Esteban Santiago was sent to a psychiatric hospital to be evaluated at the end of last year. According to CBS:
The FBI confirmed that in Nov. 2016, Santiago-Ruiz walked into an FBI office in Anchorage and claimed his mind was being controlled by a U.S. intelligence agency and that he was being forced to watch videos for ISIS. He was sent to a psychiatric hospital after police were called, sources said. . . .
ABC News noted that local law enforcement had “his mental health evaluated.” He may have also continued receiving psychological treatment after that. From Fox News:
NBC News also reports that Santiago was “receiving psychological counseling in Anchorage.”
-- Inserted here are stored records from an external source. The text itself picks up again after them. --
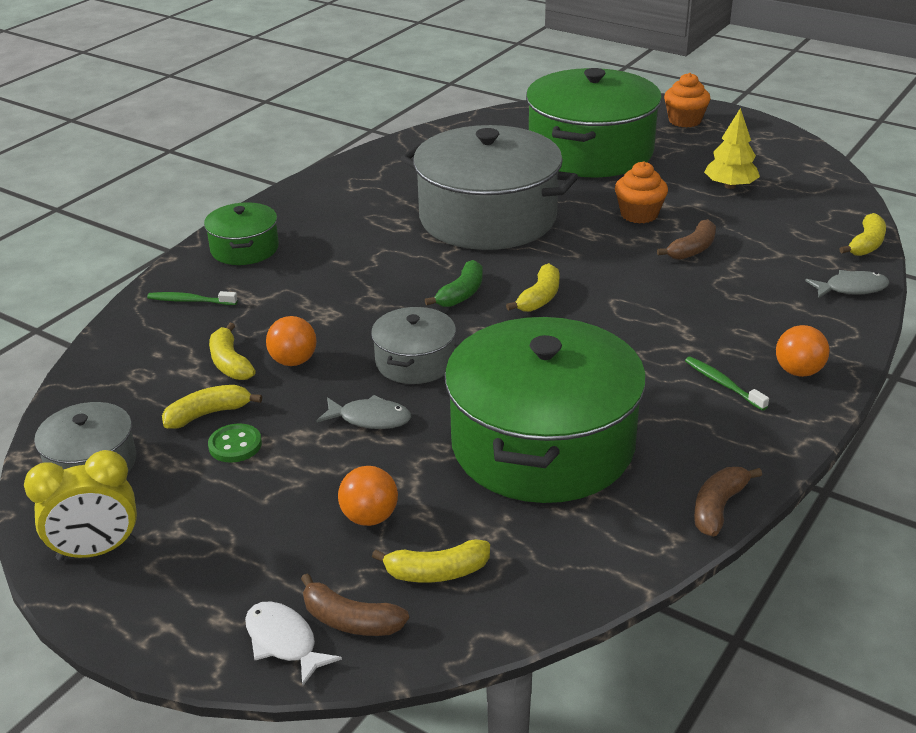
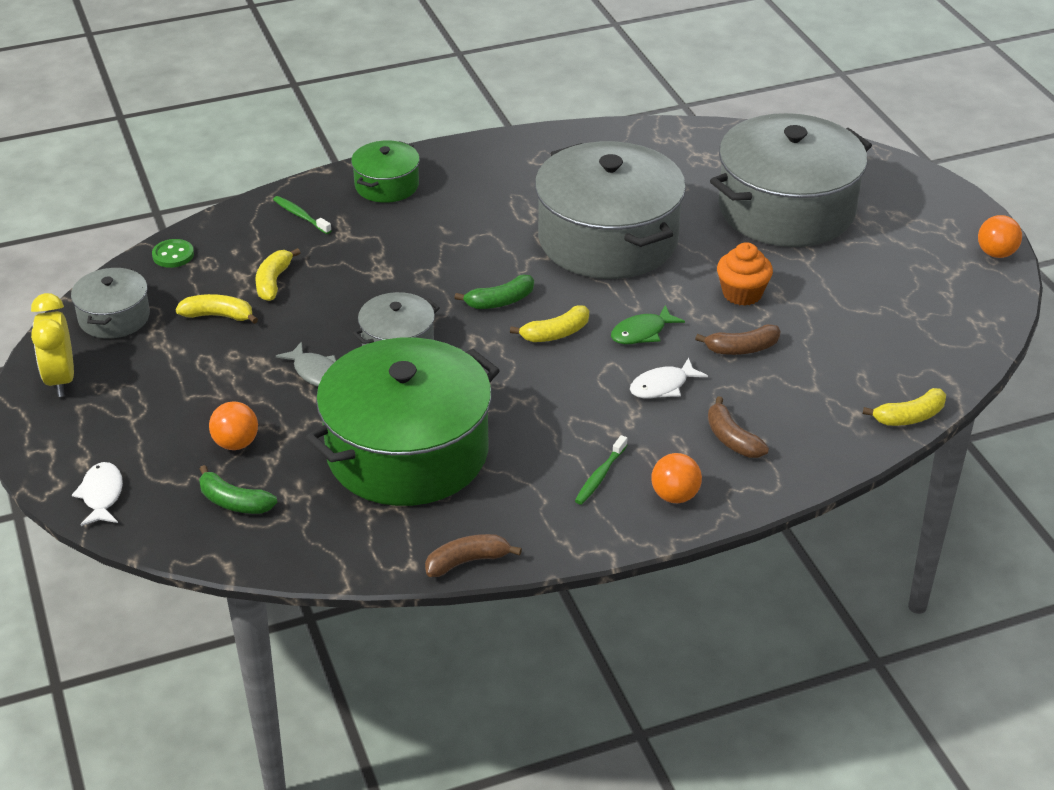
camera: 35 degrees right, 5 degrees up
(97, 551) = (60, 380): yellow clock -> yellow clock turned 60 degrees clockwise
(235, 445) = (211, 348): green button -> green button (173, 255)
(293, 361) = (316, 301): orange ball -> orange ball (996, 253)
(350, 620) = (151, 503): brown banana -> brown banana (732, 439)
(437, 572) = (234, 502): yellow banana -> green banana
(590, 151) = (786, 209): green pot -> grey pot
(605, 269) = (642, 332): none -> green fish
(674, 299) = (662, 386): none -> white fish
(684, 121) = (926, 212): orange cupcake -> none
(723, 384) = (600, 475): green toothbrush -> green toothbrush turned 150 degrees counterclockwise
(730, 186) = (867, 302): yellow tree -> none
(851, 288) = (830, 450): grey fish -> none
The bottom line is despite all this psychological treatment apparently no mental health professional identified him as a danger to himself or others. The Miami Herald contains this puzzling note:
“In 2013, state lawmakers broadened a law banning Floridians who are involuntarily committed from owning guns to include those who voluntarily submit themselves for treatment. None of which would have helped in Santiago’s case.“
As we have previously reported, Florida is one of only six states that ban people carrying concealed handguns in the unsecured areas of airports. While it is at best only suggestive, the BBC found: “FBI agent George Piro said earlier that the suspect had travelled to Fort Lauderdale specifically to carry out the attack” (h/t Breitbart).